I was in Wal-Mart the other day, when I saw a curious, elderly gentleman of East Indian descent looking at me. I smiled back. He asked me whether I worked at the Clinic and I said yes.
We started talking.
He had joined the clinic in 1967 and specialized as an anesthesiologist in doing cases in pediatrics and cardiothoracic surgery. Before long, he was reminiscing and talking about old cases. His wife spied us from across a few aisles and came up. She introduced herself.
It became clear that there was some element of senile dementia. From his wife's 'take-charge' attitude (she locked arms with him and began to lead him out where apparently, her sister had the car loaded with their purchases and waiting), it seemed like she was the primary caregiver. As she led/almost pushed him along, I could see the misty look in his eyes, as he was being led off almost mid-sentence....

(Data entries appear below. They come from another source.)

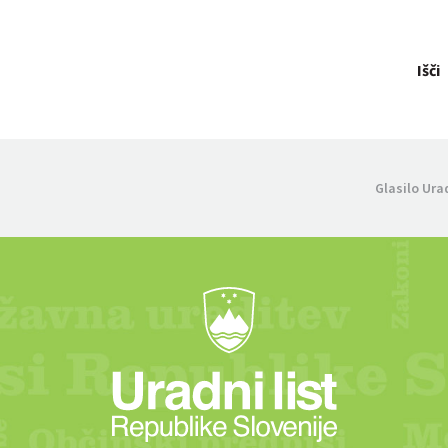
Išči
Glasilo Ura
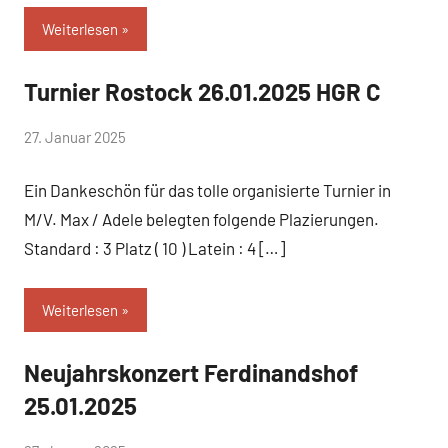
Weiterlesen
Turnier Rostock 26.01.2025 HGR C
Uncategorized
von
27. Januar 2025
Simone
Ein Dankeschön für das tolle organisierte Turnier in
Schwarz-
Stollhoff
M/V. Max / Adele belegten folgende Plazierungen.
Standard : 3 Platz ( 10 ) Latein : 4 […]
Weiterlesen
Neujahrskonzert Ferdinandshof
Uncategorized
25.01.2025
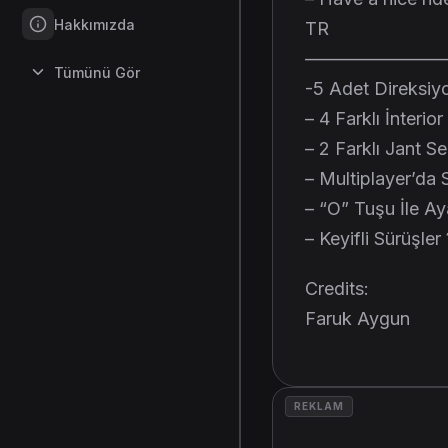
Hakkımızda
TR
————————
Tümünü Gör
-5 Adet Direksiy
– 4 Farklı İnterio
– 2 Farklı Jant S
– Multiplayer’da
– “O” Tuşu İle Ay
– Keyifli Sürüşler
Credits:
Faruk Aygun
REKLAM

Curious thing. We'll all get old and senile dementia increases with age. From the stories I heard, this was a successfull and trailblazing anesthesiologist with many 'firsts' in his career. Now he was a retiree who needed looking after.
This reminded me of a more tragic case: I was doing an emergency room rotation that month when the code pager went off early that morning. I ran behind the ER doc as we came to the ward floor. The patient was a retired physician who had come in for an elective prostrate procedure. In the early hours of the morning, his heart had stopped and when the nurses' aide came in to do vitals at about 6 am, he was pulseless with no respirations. We ran the code for about 30 minutes when it became increasingly clear that this frail but hitherto functioning individual was not coming back.
As the ER doc called his wife to give her the bad news, I reflected on the situation. I imagined that this physician had probably done CPR, and ran codes on others before, perhaps even some physicians. Here he was on the other end of that scenario, for the final time. A life spent in medicine and ended in a medical scenario.
As physicians, growing old, becoming senile, being on the receiving end of emergency medical care -- all this seems scary. And yet, it is our future.